EXERCISE REQUIREMENTS:
1 - From the cycling blog post, return the stretch from "Click here to" through "is growing steadily.", copied word for word.
2 - According to the cycling blog post, roughly how much does the Trek Emonda lightweight cost?

SELECTED EXTRACT:

[Start of section]

Saturday, September 27, 2014

National championship winning time trial bike for sale

For those of you who are thinking of doing a 12 hour time trial here is the 2008 winning bike on ebay just waiting for you to bid. It's so very different to what is ridden these days and the advert has an interesting report on what Ian Cammish thinks of the event.

Click here to see advert

Friday, September 26, 2014

The Cycle Show

Maggie and I went to the Cycle Show today, to see what's going on.  It was pleasing to see that the show is a growing success; some of the earlier ones in Birmingham had seemed a bit flat after Earls Court, but there is little doubt now that it has found its footing and is growing steadily.

The major trend I would pick out is that it's all about the road.  Mountain bikes are still there, but fewer in number.  The trade is still banging the drum for e-Bikes, but I'm not sure if the UK is listening.  Utility bikes are there in numbers, but the emphasis is on fancy, high-end road-bikes.  That's what's selling, as five minutes on Box Hill will confirm.

The Trek stand was worth visiting - the Emonda lightweight showed what you can get for a lot of money - c. £10,000.  A bike, with a warranty, that weighs less than four kilos - eight pounds or so.  Less money gets you more weight, but you still get a very light bike.  That's real progress.  The Trek stand also illustrated the other major trend - disc brakes are here.  Many models, from many manufacturers, could be had in either rim brake or disc brake versions.  As far as I was able to tell there was no difference in weight or handling between them - it was just your choice.  I'd take the discs every time.

[End of section]

DATASET SECTION:
[Start of section]

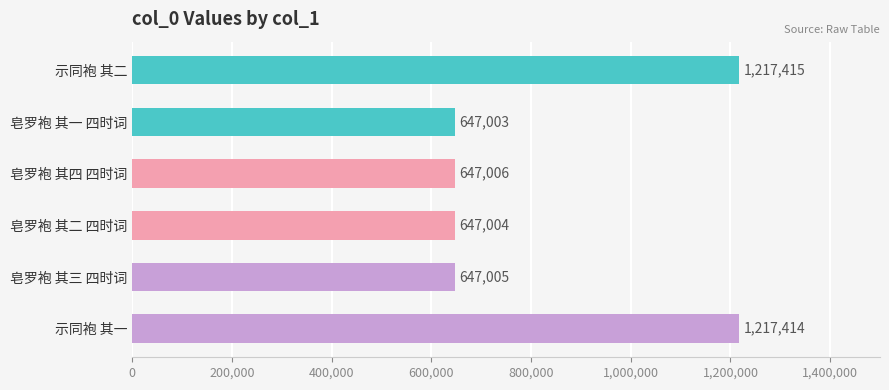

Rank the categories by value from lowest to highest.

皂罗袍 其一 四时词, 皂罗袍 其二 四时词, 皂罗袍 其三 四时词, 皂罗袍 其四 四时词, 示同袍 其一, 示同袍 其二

[End of section]

ANSWERS TO THE PROBLEMS:
1 -
Click here to see advert

Friday, September 26, 2014

The Cycle Show

Maggie and I went to the Cycle Show today, to see what's going on.  It was pleasing to see that the show is a growing success; some of the earlier ones in Birmingham had seemed a bit flat after Earls Court, but there is little doubt now that it has found its footing and is growing steadily.

2 - About £10,000.